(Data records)
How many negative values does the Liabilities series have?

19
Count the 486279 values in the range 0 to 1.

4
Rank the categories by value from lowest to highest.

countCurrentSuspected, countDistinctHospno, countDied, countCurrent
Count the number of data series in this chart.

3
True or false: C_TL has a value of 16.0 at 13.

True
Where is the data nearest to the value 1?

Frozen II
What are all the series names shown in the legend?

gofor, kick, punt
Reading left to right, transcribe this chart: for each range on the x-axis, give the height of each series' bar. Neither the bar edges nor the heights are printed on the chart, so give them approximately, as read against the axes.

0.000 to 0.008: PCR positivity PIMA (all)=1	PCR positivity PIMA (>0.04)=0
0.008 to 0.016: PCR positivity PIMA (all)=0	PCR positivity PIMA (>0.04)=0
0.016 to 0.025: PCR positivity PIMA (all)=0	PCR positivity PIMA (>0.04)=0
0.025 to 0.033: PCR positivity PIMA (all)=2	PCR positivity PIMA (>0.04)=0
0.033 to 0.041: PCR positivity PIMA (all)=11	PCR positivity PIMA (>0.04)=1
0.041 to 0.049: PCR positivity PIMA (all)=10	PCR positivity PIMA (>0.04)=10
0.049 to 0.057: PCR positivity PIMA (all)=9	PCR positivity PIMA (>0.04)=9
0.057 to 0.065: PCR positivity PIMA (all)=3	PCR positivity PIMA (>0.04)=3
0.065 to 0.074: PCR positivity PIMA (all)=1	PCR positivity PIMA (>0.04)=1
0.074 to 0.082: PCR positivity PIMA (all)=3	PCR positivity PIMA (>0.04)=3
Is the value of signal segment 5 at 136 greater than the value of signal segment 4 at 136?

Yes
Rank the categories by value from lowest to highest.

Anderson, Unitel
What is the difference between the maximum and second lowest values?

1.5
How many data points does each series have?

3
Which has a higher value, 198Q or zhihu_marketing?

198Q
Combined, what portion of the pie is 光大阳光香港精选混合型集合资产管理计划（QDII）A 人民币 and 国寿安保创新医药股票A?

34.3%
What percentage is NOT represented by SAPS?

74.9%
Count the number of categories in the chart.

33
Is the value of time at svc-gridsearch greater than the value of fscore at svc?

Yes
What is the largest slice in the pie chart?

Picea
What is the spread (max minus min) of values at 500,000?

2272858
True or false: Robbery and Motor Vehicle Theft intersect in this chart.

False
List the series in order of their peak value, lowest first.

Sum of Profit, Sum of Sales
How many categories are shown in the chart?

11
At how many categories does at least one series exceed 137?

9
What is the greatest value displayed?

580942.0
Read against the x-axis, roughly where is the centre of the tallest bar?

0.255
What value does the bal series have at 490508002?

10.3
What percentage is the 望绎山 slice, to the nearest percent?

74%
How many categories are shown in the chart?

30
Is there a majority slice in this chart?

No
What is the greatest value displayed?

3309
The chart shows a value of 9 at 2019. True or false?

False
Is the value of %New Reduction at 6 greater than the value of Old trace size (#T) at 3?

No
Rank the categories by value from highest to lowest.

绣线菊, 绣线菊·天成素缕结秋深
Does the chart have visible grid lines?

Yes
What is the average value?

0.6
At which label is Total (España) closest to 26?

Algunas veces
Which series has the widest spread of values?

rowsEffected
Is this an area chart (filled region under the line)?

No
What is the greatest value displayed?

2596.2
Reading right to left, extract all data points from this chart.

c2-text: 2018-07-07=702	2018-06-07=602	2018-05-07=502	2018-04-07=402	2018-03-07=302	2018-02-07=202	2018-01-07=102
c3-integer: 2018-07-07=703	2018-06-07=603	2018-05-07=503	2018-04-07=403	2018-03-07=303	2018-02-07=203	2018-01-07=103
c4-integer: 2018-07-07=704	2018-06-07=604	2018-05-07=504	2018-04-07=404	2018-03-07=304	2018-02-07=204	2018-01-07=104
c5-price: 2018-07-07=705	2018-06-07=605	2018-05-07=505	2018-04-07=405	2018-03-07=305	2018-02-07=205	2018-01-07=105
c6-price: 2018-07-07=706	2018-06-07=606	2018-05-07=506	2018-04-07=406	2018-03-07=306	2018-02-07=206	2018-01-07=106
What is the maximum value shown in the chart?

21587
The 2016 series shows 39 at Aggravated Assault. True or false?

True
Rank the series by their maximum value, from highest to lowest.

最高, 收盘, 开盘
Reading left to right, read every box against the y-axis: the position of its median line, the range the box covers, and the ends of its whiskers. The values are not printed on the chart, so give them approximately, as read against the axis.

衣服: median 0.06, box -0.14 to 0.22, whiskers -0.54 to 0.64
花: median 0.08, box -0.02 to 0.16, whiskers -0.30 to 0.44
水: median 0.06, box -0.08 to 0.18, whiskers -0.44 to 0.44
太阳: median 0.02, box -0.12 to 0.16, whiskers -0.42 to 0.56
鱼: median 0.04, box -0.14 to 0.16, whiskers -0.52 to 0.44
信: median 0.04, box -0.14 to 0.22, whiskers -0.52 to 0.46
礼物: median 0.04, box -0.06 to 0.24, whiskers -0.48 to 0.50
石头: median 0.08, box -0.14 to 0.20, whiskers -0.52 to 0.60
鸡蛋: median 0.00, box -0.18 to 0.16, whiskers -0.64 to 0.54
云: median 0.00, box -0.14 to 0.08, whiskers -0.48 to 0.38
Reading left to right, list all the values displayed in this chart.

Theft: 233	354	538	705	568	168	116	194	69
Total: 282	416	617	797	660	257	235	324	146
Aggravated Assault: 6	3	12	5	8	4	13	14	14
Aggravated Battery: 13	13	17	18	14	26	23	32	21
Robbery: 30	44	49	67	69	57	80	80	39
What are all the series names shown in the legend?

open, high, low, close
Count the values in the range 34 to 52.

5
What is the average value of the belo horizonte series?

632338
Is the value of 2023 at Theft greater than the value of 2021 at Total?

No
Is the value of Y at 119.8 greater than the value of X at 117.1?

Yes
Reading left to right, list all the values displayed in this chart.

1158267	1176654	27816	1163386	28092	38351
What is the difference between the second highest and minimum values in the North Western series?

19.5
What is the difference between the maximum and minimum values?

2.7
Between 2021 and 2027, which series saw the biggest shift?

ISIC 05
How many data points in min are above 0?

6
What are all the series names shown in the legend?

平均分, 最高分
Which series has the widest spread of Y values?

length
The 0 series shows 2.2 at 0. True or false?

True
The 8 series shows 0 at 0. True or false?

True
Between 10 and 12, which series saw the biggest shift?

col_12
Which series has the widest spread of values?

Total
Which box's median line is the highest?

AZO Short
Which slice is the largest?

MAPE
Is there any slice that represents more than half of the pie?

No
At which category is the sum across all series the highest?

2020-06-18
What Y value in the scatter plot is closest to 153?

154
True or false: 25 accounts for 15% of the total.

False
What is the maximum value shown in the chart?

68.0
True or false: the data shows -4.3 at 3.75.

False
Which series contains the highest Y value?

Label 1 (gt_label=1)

• Task item
Extract every line of the data above verbatim, in the original order and with the original line breaks.

• Output of the exercise
How many negative values does the Liabilities series have?

19
Count the 486279 values in the range 0 to 1.

4
Rank the categories by value from lowest to highest.

countCurrentSuspected, countDistinctHospno, countDied, countCurrent
Count the number of data series in this chart.

3
True or false: C_TL has a value of 16.0 at 13.

True
Where is the data nearest to the value 1?

Frozen II
What are all the series names shown in the legend?

gofor, kick, punt
Reading left to right, transcribe this chart: for each range on the x-axis, give the height of each series' bar. Neither the bar edges nor the heights are printed on the chart, so give them approximately, as read against the axes.

0.000 to 0.008: PCR positivity PIMA (all)=1	PCR positivity PIMA (>0.04)=0
0.008 to 0.016: PCR positivity PIMA (all)=0	PCR positivity PIMA (>0.04)=0
0.016 to 0.025: PCR positivity PIMA (all)=0	PCR positivity PIMA (>0.04)=0
0.025 to 0.033: PCR positivity PIMA (all)=2	PCR positivity PIMA (>0.04)=0
0.033 to 0.041: PCR positivity PIMA (all)=11	PCR positivity PIMA (>0.04)=1
0.041 to 0.049: PCR positivity PIMA (all)=10	PCR positivity PIMA (>0.04)=10
0.049 to 0.057: PCR positivity PIMA (all)=9	PCR positivity PIMA (>0.04)=9
0.057 to 0.065: PCR positivity PIMA (all)=3	PCR positivity PIMA (>0.04)=3
0.065 to 0.074: PCR positivity PIMA (all)=1	PCR positivity PIMA (>0.04)=1
0.074 to 0.082: PCR positivity PIMA (all)=3	PCR positivity PIMA (>0.04)=3
Is the value of signal segment 5 at 136 greater than the value of signal segment 4 at 136?

Yes
Rank the categories by value from lowest to highest.

Anderson, Unitel
What is the difference between the maximum and second lowest values?

1.5
How many data points does each series have?

3
Which has a higher value, 198Q or zhihu_marketing?

198Q
Combined, what portion of the pie is 光大阳光香港精选混合型集合资产管理计划（QDII）A 人民币 and 国寿安保创新医药股票A?

34.3%
What percentage is NOT represented by SAPS?

74.9%
Count the number of categories in the chart.

33
Is the value of time at svc-gridsearch greater than the value of fscore at svc?

Yes
What is the largest slice in the pie chart?

Picea
What is the spread (max minus min) of values at 500,000?

2272858
True or false: Robbery and Motor Vehicle Theft intersect in this chart.

False
List the series in order of their peak value, lowest first.

Sum of Profit, Sum of Sales
How many categories are shown in the chart?

11
At how many categories does at least one series exceed 137?

9
What is the greatest value displayed?

580942.0
Read against the x-axis, roughly where is the centre of the tallest bar?

0.255
What value does the bal series have at 490508002?

10.3
What percentage is the 望绎山 slice, to the nearest percent?

74%
How many categories are shown in the chart?

30
Is there a majority slice in this chart?

No
What is the greatest value displayed?

3309
The chart shows a value of 9 at 2019. True or false?

False
Is the value of %New Reduction at 6 greater than the value of Old trace size (#T) at 3?

No
Rank the categories by value from highest to lowest.

绣线菊, 绣线菊·天成素缕结秋深
Does the chart have visible grid lines?

Yes
What is the average value?

0.6
At which label is Total (España) closest to 26?

Algunas veces
Which series has the widest spread of values?

rowsEffected
Is this an area chart (filled region under the line)?

No
What is the greatest value displayed?

2596.2
Reading right to left, extract all data points from this chart.

c2-text: 2018-07-07=702	2018-06-07=602	2018-05-07=502	2018-04-07=402	2018-03-07=302	2018-02-07=202	2018-01-07=102
c3-integer: 2018-07-07=703	2018-06-07=603	2018-05-07=503	2018-04-07=403	2018-03-07=303	2018-02-07=203	2018-01-07=103
c4-integer: 2018-07-07=704	2018-06-07=604	2018-05-07=504	2018-04-07=404	2018-03-07=304	2018-02-07=204	2018-01-07=104
c5-price: 2018-07-07=705	2018-06-07=605	2018-05-07=505	2018-04-07=405	2018-03-07=305	2018-02-07=205	2018-01-07=105
c6-price: 2018-07-07=706	2018-06-07=606	2018-05-07=506	2018-04-07=406	2018-03-07=306	2018-02-07=206	2018-01-07=106
What is the maximum value shown in the chart?

21587
The 2016 series shows 39 at Aggravated Assault. True or false?

True
Rank the series by their maximum value, from highest to lowest.

最高, 收盘, 开盘
Reading left to right, read every box against the y-axis: the position of its median line, the range the box covers, and the ends of its whiskers. The values are not printed on the chart, so give them approximately, as read against the axis.

衣服: median 0.06, box -0.14 to 0.22, whiskers -0.54 to 0.64
花: median 0.08, box -0.02 to 0.16, whiskers -0.30 to 0.44
水: median 0.06, box -0.08 to 0.18, whiskers -0.44 to 0.44
太阳: median 0.02, box -0.12 to 0.16, whiskers -0.42 to 0.56
鱼: median 0.04, box -0.14 to 0.16, whiskers -0.52 to 0.44
信: median 0.04, box -0.14 to 0.22, whiskers -0.52 to 0.46
礼物: median 0.04, box -0.06 to 0.24, whiskers -0.48 to 0.50
石头: median 0.08, box -0.14 to 0.20, whiskers -0.52 to 0.60
鸡蛋: median 0.00, box -0.18 to 0.16, whiskers -0.64 to 0.54
云: median 0.00, box -0.14 to 0.08, whiskers -0.48 to 0.38
Reading left to right, list all the values displayed in this chart.

Theft: 233	354	538	705	568	168	116	194	69
Total: 282	416	617	797	660	257	235	324	146
Aggravated Assault: 6	3	12	5	8	4	13	14	14
Aggravated Battery: 13	13	17	18	14	26	23	32	21
Robbery: 30	44	49	67	69	57	80	80	39
What are all the series names shown in the legend?

open, high, low, close
Count the values in the range 34 to 52.

5
What is the average value of the belo horizonte series?

632338
Is the value of 2023 at Theft greater than the value of 2021 at Total?

No
Is the value of Y at 119.8 greater than the value of X at 117.1?

Yes
Reading left to right, list all the values displayed in this chart.

1158267	1176654	27816	1163386	28092	38351
What is the difference between the second highest and minimum values in the North Western series?

19.5
What is the difference between the maximum and minimum values?

2.7
Between 2021 and 2027, which series saw the biggest shift?

ISIC 05
How many data points in min are above 0?

6
What are all the series names shown in the legend?

平均分, 最高分
Which series has the widest spread of Y values?

length
The 0 series shows 2.2 at 0. True or false?

True
The 8 series shows 0 at 0. True or false?

True
Between 10 and 12, which series saw the biggest shift?

col_12
Which series has the widest spread of values?

Total
Which box's median line is the highest?

AZO Short
Which slice is the largest?

MAPE
Is there any slice that represents more than half of the pie?

No
At which category is the sum across all series the highest?

2020-06-18
What Y value in the scatter plot is closest to 153?

154
True or false: 25 accounts for 15% of the total.

False
What is the maximum value shown in the chart?

68.0
True or false: the data shows -4.3 at 3.75.

False
Which series contains the highest Y value?

Label 1 (gt_label=1)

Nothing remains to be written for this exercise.